Pinsky and Mazur begin by discussing the history of their involvement, both individually and collectively, with Dante. Mazur in particular relates how he first experienced Dante while living in Florence as an art student in the 1950s. The discussion alternates with passages from the Inferno and the accompanying illustrations, reproduced in whole or in detail in Image and Text.

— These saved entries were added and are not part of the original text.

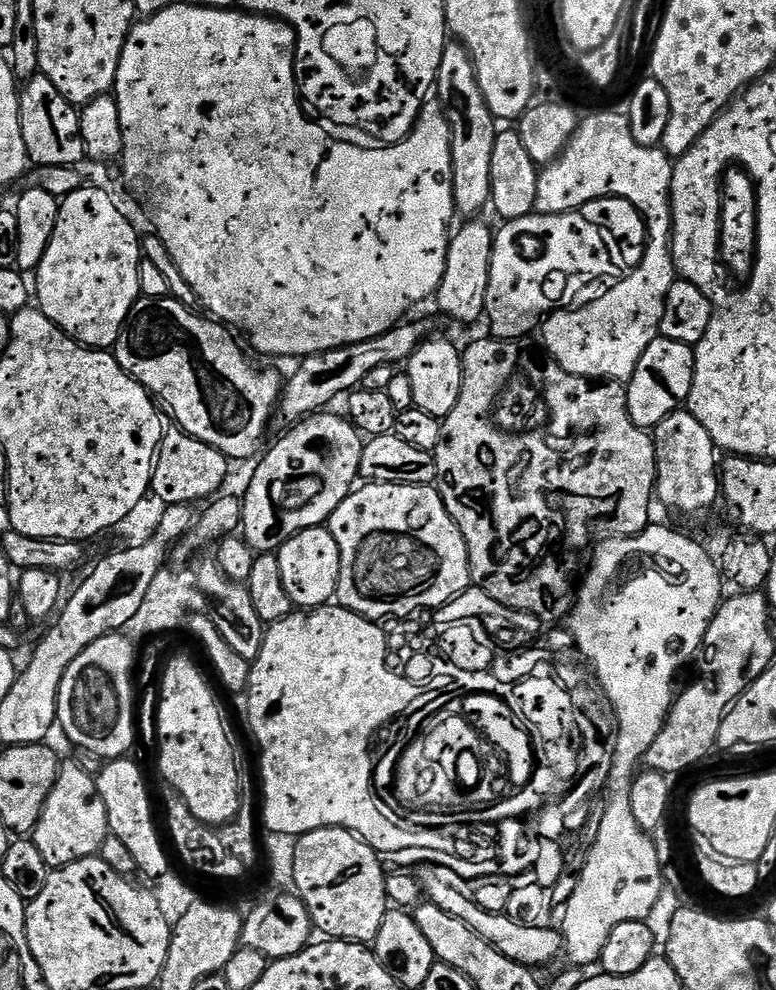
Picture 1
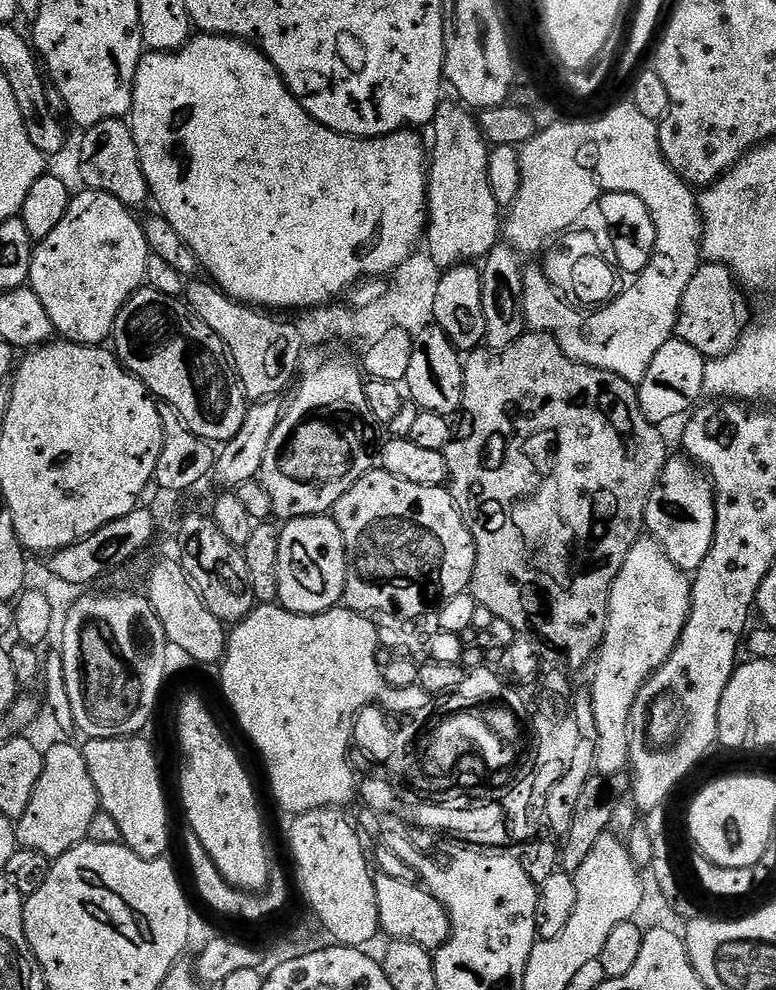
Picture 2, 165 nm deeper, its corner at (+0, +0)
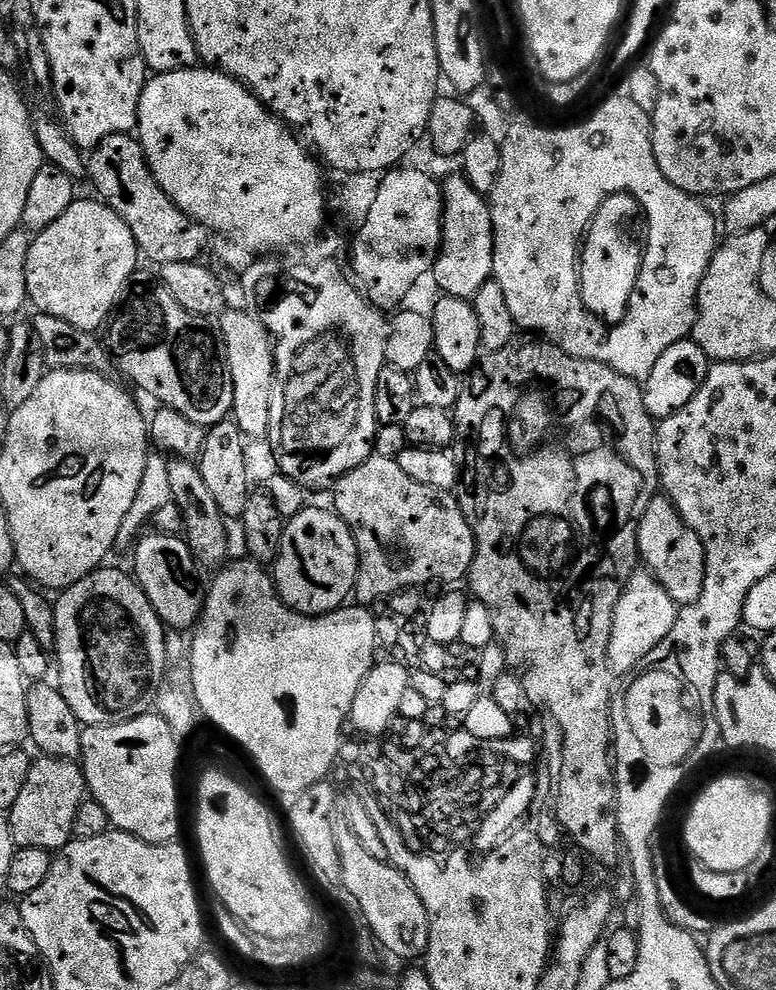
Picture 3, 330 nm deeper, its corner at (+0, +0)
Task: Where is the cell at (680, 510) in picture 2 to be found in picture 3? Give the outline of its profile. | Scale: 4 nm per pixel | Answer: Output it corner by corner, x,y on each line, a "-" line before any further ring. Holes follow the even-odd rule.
657,494
646,506
646,514
640,523
639,555
646,563
647,571
655,576
657,582
670,594
678,606
687,606
698,602
704,585
704,547
690,530
690,526
680,516
679,510
663,494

The two speakers discuss how the processes of illustration and translation often progressed simultaneously for years, sometimes involving deeply appreciative communication between the two, and, sometimes, frank discussions of one another’s attempts to re-render this monumental work in English. The volume includes some of the unpublished illustrations that were not selected for publication in the final volume, and also contains some sources for the monotypes that Mazur produced for this translation. Likewise, Pinsky discusses some of the methods he used to translate the poem, and the qualities of Dante’s poetry that make him both technically interesting and thematically immediate to many generations.
In the open discussion that follows the dialogue, Pinsky discusses in more detail the process by which he became fascinated with the religiosity of Western Christian poetry (Milton and Dante in particular) and how this interest combined with his enthusiasm for the terza rima’s technical complexity to complete the translation—a project that was originally an experiment in poetic rendition.